Lee Weinblatt, PTG’s Founder and CEO, was recently featured in the September issue of Online MR Magazine. In the article shared below, Lee provides his thoughts on the importance of real-world research preceding virtual research.
Let’s Be Real. It Could Triple Your Predictive Validity.
Virtual Research. Simulated Research. Conceptual Research. Whatever you prefer to call it, the genre is likely being used to accomplish a variety of critical business objectives at your organization. Consumer Insights teams across industries have come to rely on virtual research for everything from simulating product shelves and packaging to POP displays. Don’t get me wrong, there’s a lot to appreciate about virtual research. Virtual is quicker, less expensive and incredibly flexible when a real-world research option is simply not feasible.
But now to the bad news.
An alarming amount of the virtual research that’s being conducted today is irrelevant because, sadly, it’s founded upon critical issues that could have (read: should have) been identified had real-world research preceded it. Let me share some examples.

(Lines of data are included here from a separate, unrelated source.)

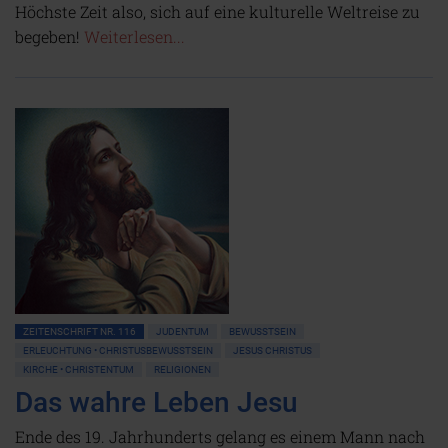
Höchste Zeit also, sich auf eine kulturelle Weltreise zu
begeben!
Weiterlesen...
ZEITENSCHRIFT NR. 116
JUDENTUM
BEWUSSTSEIN
ERLEUCHTUNG • CHRISTUSBEWUSSTSEIN
JESUS CHRISTUS
KIRCHE • CHRISTENTUM
RELIGIONEN
Das wahre Leben Jesu
Ende des 19. Jahrhunderts gelang es einem Mann nach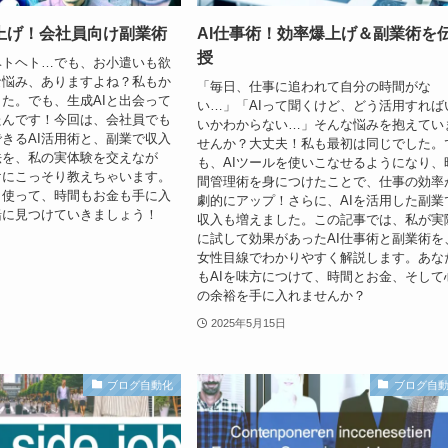
爆上げ！会社員向け副業術
AI仕事術！効率爆上げ＆副業術を
授
ヘトヘト…でも、お小遣いも欲
な悩み、ありますよね？私もか
「毎日、仕事に追われて自分の時間がな
た。でも、生成AIと出会って
い…」「AIって聞くけど、どう活用すれば
たんです！今回は、会社員でも
いかわからない…」そんな悩みを抱えてい
きるAI活用術と、副業で収入
せんか？大丈夫！私も最初は同じでした。
法を、私の実体験を交えなが
も、AIツールを使いこなせるようになり、
けにこっそり教えちゃいます。
間管理術を身につけたことで、仕事の効率
く使って、時間もお金も手に入
劇的にアップ！さらに、AIを活用した副業
緒に見つけていきましょう！
収入も増えました。この記事では、私が実
に試して効果があったAI仕事術と副業術を
女性目線でわかりやすく解説します。あな
もAIを味方につけて、時間とお金、そして
の余裕を手に入れませんか？
2025年5月15日
ブログ自動化
ブログ自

PTG recently completed a study where customers of a QSR were asked to experience the drive-thru window while wearing our inconspicuous truVu audio and video recording eyeglasses. Additionally, PTG installed micro cameras that captured consumer engagement and involvement with the drive-thru promotional signage and virtual menu boards. Surprisingly, what the client learned as a result of this real-world research was the drive-thru signage that they were looking to optimize was actually being obstructed and never visible to the customers in the first place.
By simply moving the placement of the communications, the signage was no longer blocked and the client could now move forward with their intended research goals. In the event this communications research was conducted virtually, sure, the client would have garnered consumer feedback on the signage, however, the enhancements wouldn’t have had a positive effect on sales because they weren’t being seen.

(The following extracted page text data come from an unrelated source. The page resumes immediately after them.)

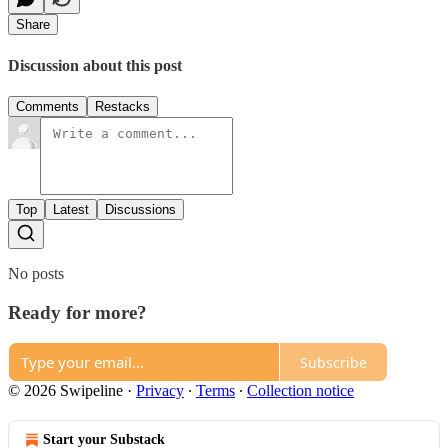
Share
Discussion about this post
Comments
Restacks
Top
Latest
Discussions
No posts
Ready for more?
Subscribe
© 2026 Swipeline
·
Privacy
∙
Terms
∙
Collection notice
Start your Substack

We have identified similar cautionary tales as they relate to in-restaurant signage as well. For example, changing the angle of a display board or moving a ceiling drop to another location in a restaurant dining room can make the world of difference when it comes to visibility.
Real-world customer research has also provided invaluable insights when it comes to consumer behavior. For example, we have found that dynamic digital LED menu boards actually change ordering habits which is key information that fast food chains can capitalize on.
Real-world research has also played a pivotal role when it comes to in-store marketing. Our research has identified that how shoppers actually approach shelves, and related store displays, plays a huge role in creating effective signage and product guides. Do customers approach your products from the side? Do they bend down to look at items on the lower shelves? Do they engage with your promotions? A proper understanding of these real-world shopping behaviors has a major influence on how products ultimately move off shelf.
Without a doubt, there’s a place for virtual research – as long as you make sure you go into it knowing that what you’re about to invest in is based in real-world facts versus fiction.